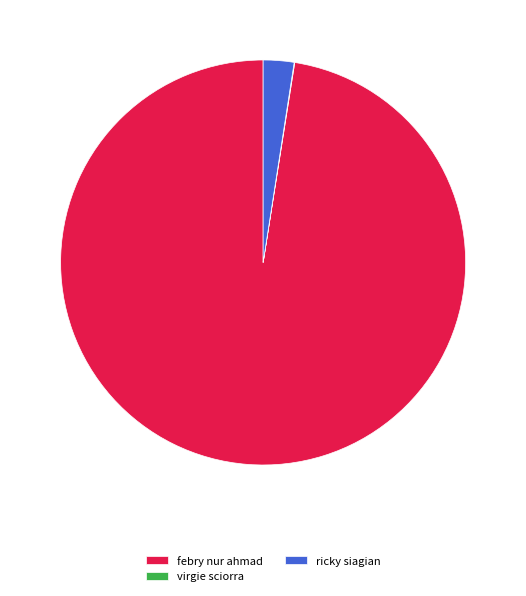

What is the majority slice?

febry nur ahmad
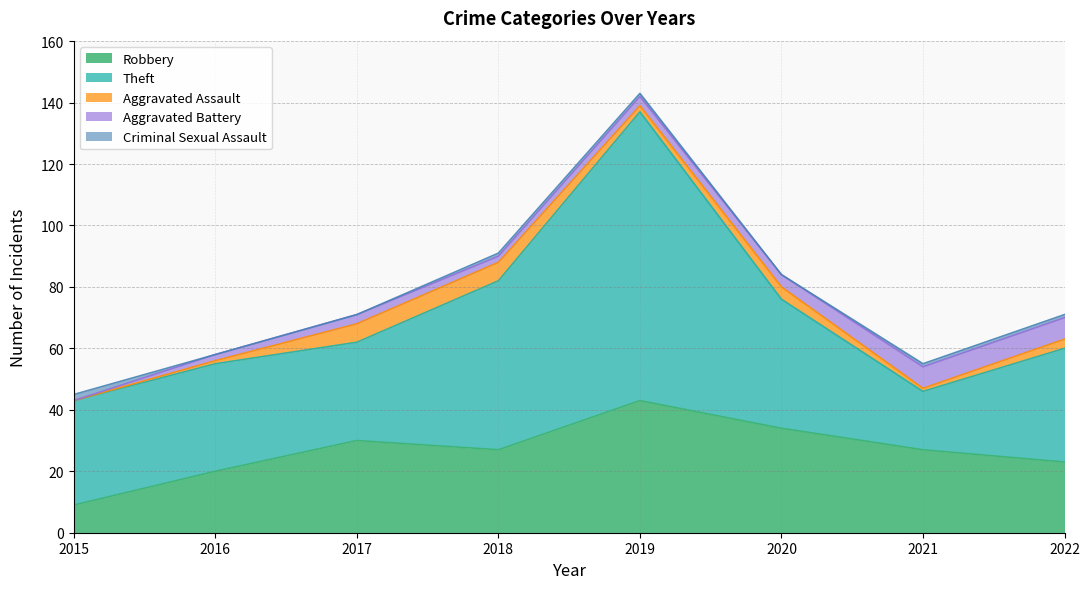

What is the spread (max minus min) of values at 2015?

34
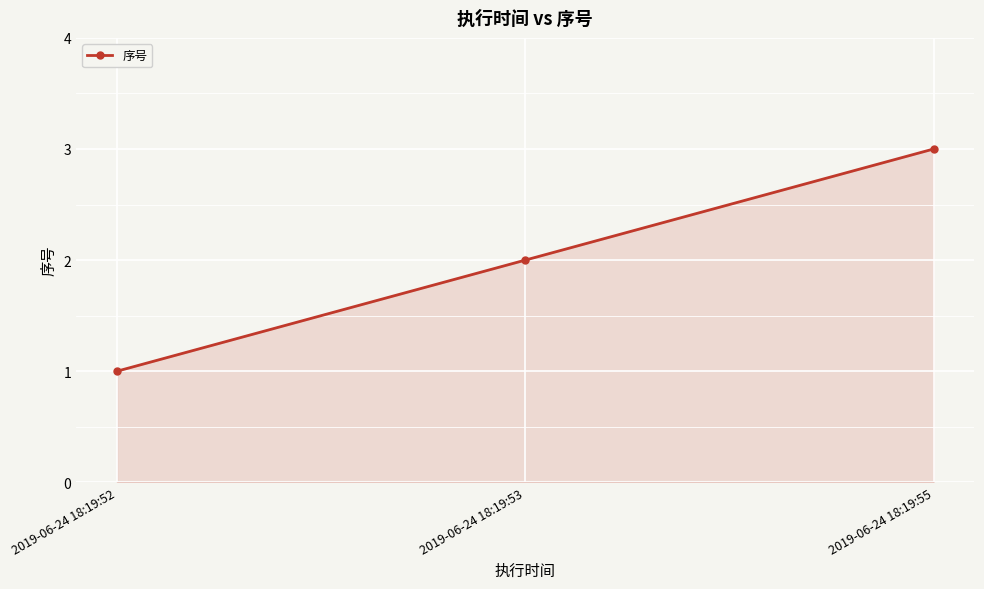

Which label corresponds to the largest value in the chart?

2019-06-24 18:19:55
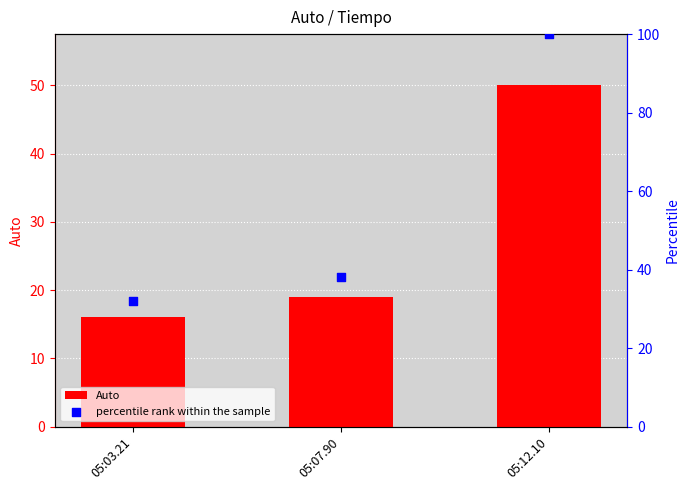

At how many categories does at least one series exceed 73?

1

* Work order
Quote the records above word for word, leaving out the pictures.

* Response area
What is the majority slice?

febry nur ahmad

What is the spread (max minus min) of values at 2015?

34

Which label corresponds to the largest value in the chart?

2019-06-24 18:19:55

At how many categories does at least one series exceed 73?

1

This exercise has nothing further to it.